**What you will do:** Every line containing the word "измерений" is to be copied from the data below.

Records shown Start Marker

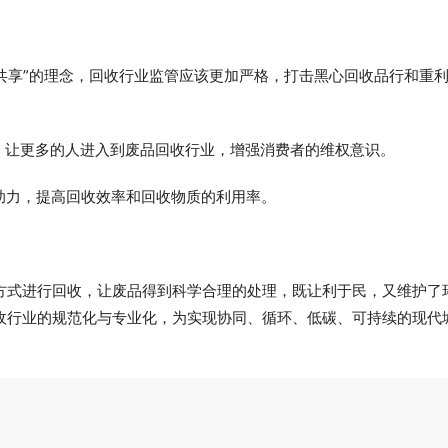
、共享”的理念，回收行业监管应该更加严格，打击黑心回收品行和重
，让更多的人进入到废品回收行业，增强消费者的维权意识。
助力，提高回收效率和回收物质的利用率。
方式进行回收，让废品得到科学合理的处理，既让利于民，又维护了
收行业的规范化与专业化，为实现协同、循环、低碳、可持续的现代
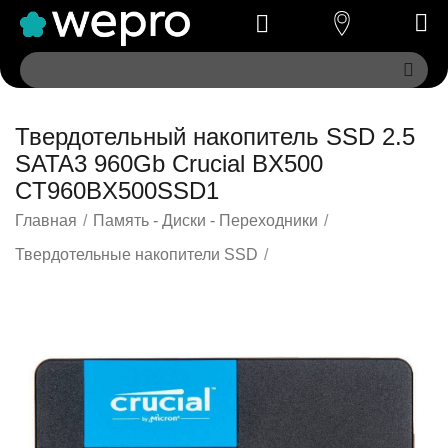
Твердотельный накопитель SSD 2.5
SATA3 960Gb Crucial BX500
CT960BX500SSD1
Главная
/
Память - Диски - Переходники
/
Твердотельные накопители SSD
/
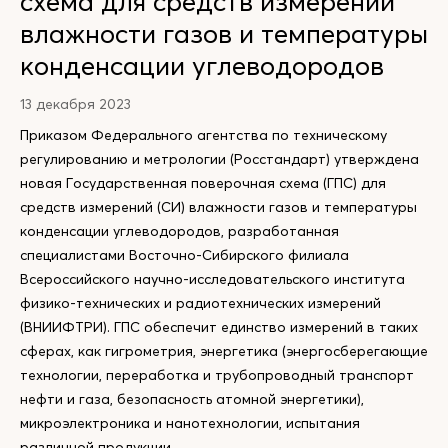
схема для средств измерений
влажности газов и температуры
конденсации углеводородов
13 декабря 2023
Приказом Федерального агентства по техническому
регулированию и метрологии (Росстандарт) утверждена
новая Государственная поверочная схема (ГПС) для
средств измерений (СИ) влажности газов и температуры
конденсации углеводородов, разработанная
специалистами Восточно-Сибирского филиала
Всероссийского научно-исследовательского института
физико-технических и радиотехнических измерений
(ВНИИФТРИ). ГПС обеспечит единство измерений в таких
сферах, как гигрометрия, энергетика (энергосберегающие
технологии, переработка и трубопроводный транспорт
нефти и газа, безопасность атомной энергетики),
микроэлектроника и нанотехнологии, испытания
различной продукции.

Records shown End Marker
Records shown Start Marker

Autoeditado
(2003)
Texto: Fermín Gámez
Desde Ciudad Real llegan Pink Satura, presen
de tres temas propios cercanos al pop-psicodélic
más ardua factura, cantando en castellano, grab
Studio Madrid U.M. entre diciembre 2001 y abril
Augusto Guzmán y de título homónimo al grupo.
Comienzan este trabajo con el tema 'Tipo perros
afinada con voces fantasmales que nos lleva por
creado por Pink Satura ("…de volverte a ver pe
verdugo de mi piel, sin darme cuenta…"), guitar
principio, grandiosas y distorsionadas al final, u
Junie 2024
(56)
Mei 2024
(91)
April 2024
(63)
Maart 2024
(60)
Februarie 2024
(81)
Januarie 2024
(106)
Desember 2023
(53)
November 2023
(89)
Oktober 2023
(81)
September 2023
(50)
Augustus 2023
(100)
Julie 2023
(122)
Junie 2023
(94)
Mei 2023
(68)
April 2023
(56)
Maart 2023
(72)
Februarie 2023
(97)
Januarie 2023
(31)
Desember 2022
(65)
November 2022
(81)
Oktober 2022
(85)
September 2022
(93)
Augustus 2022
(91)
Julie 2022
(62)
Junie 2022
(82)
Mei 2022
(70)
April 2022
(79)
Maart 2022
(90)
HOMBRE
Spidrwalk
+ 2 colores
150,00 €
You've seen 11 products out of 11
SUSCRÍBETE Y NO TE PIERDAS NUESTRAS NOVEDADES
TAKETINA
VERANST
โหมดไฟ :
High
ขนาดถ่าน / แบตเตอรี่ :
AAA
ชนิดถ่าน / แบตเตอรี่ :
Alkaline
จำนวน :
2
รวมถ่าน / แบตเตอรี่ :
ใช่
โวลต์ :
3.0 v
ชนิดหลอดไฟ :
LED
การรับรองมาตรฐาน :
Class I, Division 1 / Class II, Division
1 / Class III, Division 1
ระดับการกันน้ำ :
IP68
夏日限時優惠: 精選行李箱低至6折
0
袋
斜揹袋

Records shown End Marker

**Written answer:**
схема для средств измерений
средств измерений (СИ) влажности газов и температуры
физико-технических и радиотехнических измерений
(ВНИИФТРИ). ГПС обеспечит единство измерений в таких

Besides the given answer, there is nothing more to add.